▶ _Extracted records_
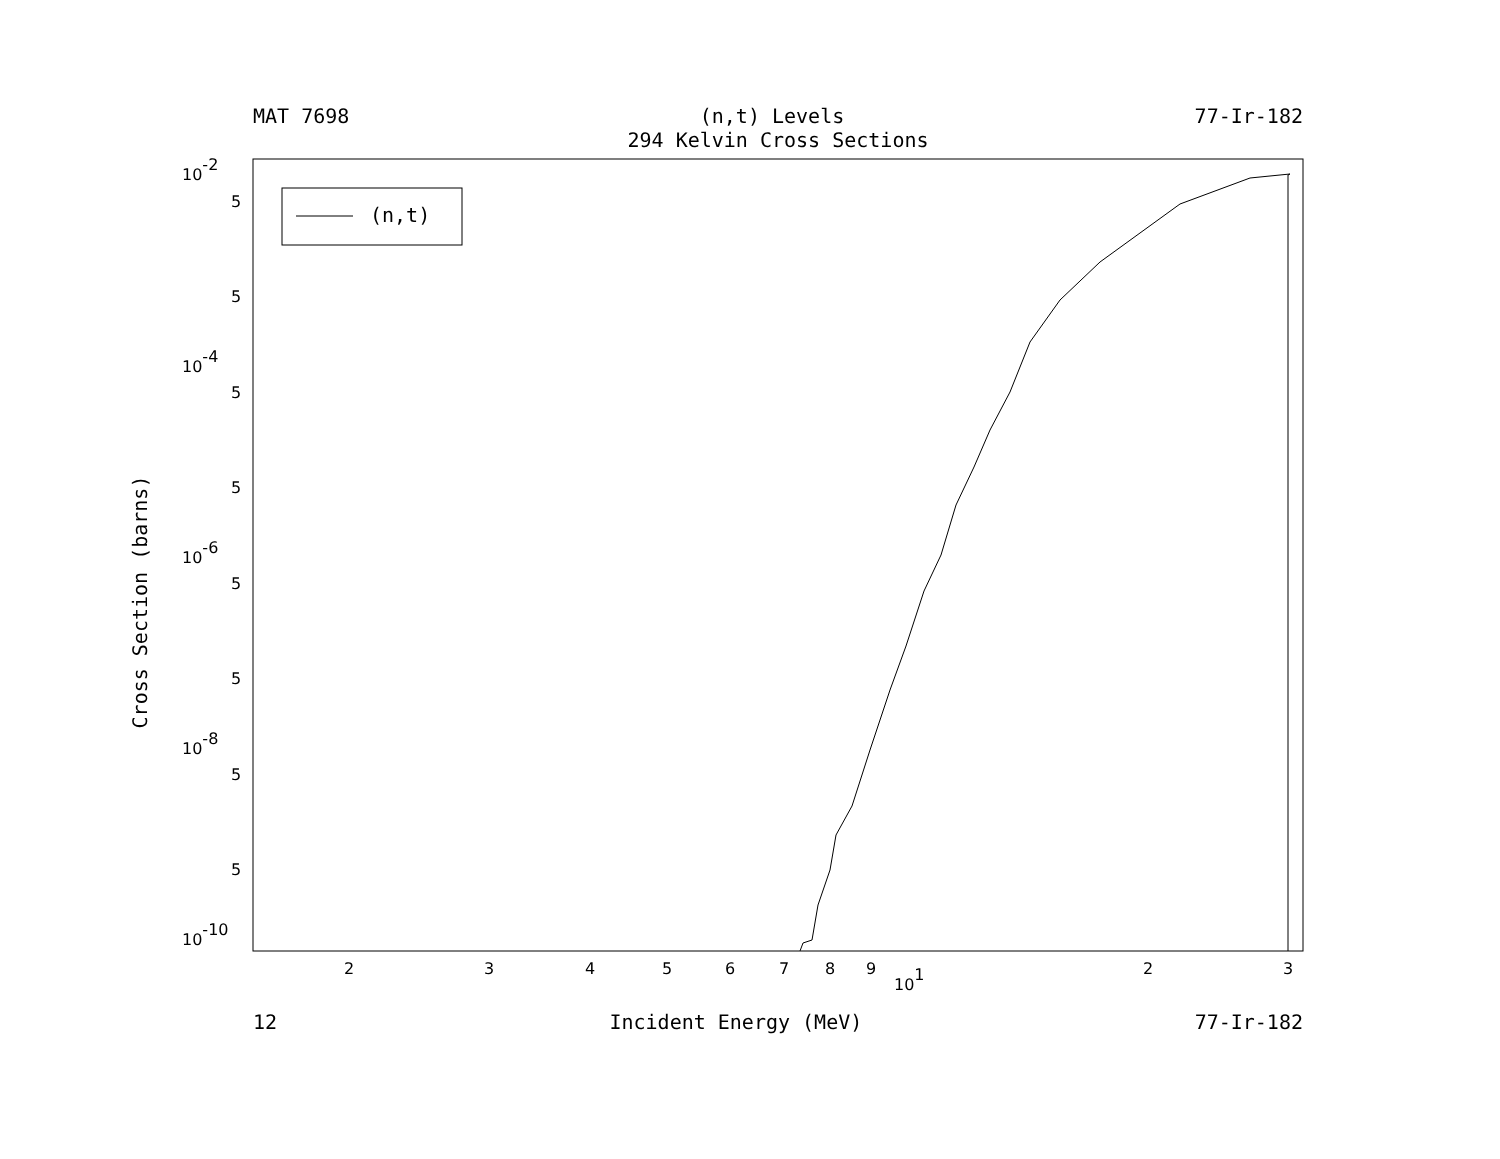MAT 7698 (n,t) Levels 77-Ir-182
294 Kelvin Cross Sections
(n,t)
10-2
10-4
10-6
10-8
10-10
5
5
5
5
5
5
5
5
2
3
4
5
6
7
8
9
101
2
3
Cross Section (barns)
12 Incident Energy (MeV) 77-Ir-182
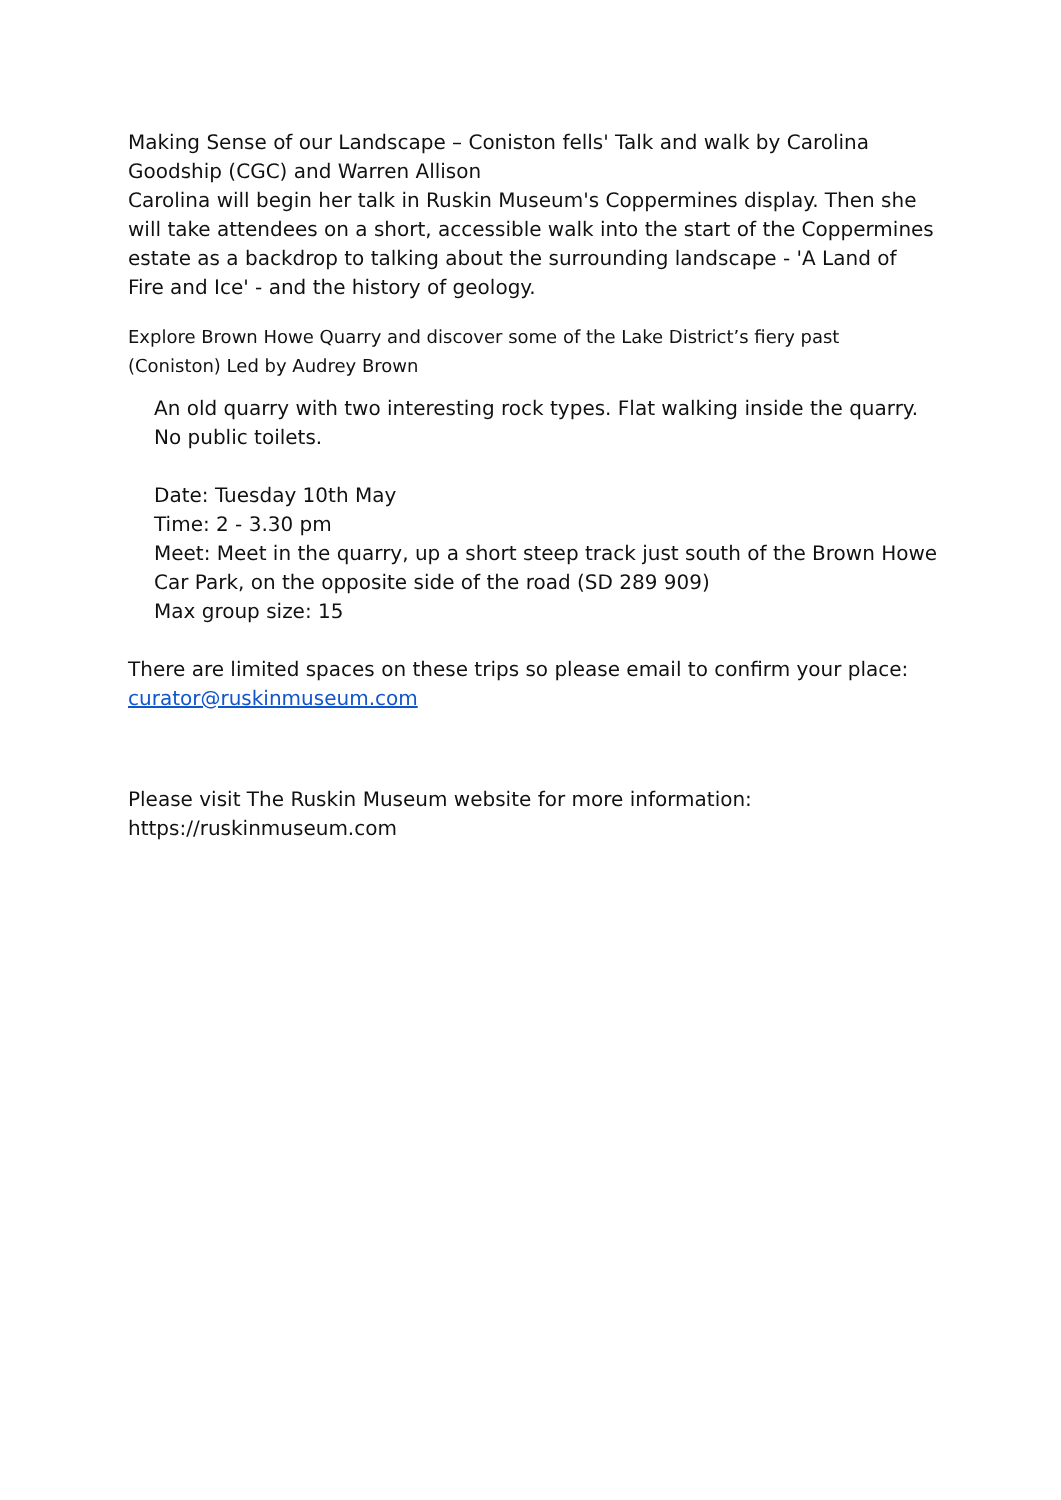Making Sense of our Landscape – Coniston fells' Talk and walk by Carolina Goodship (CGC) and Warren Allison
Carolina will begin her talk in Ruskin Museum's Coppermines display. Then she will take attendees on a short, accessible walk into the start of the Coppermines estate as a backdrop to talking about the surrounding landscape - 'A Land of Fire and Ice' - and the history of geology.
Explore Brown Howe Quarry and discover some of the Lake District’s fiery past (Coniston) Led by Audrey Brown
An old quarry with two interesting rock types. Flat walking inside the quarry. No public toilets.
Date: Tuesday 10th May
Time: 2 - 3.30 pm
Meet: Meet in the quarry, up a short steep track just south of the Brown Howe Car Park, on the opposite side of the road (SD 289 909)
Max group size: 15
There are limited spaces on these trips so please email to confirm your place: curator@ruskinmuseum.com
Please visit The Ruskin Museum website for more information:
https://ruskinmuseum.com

▶ _The task_
Every line above that holds "Cross" should be tallied; answer with the total alone.

▶ _Solved problem_
2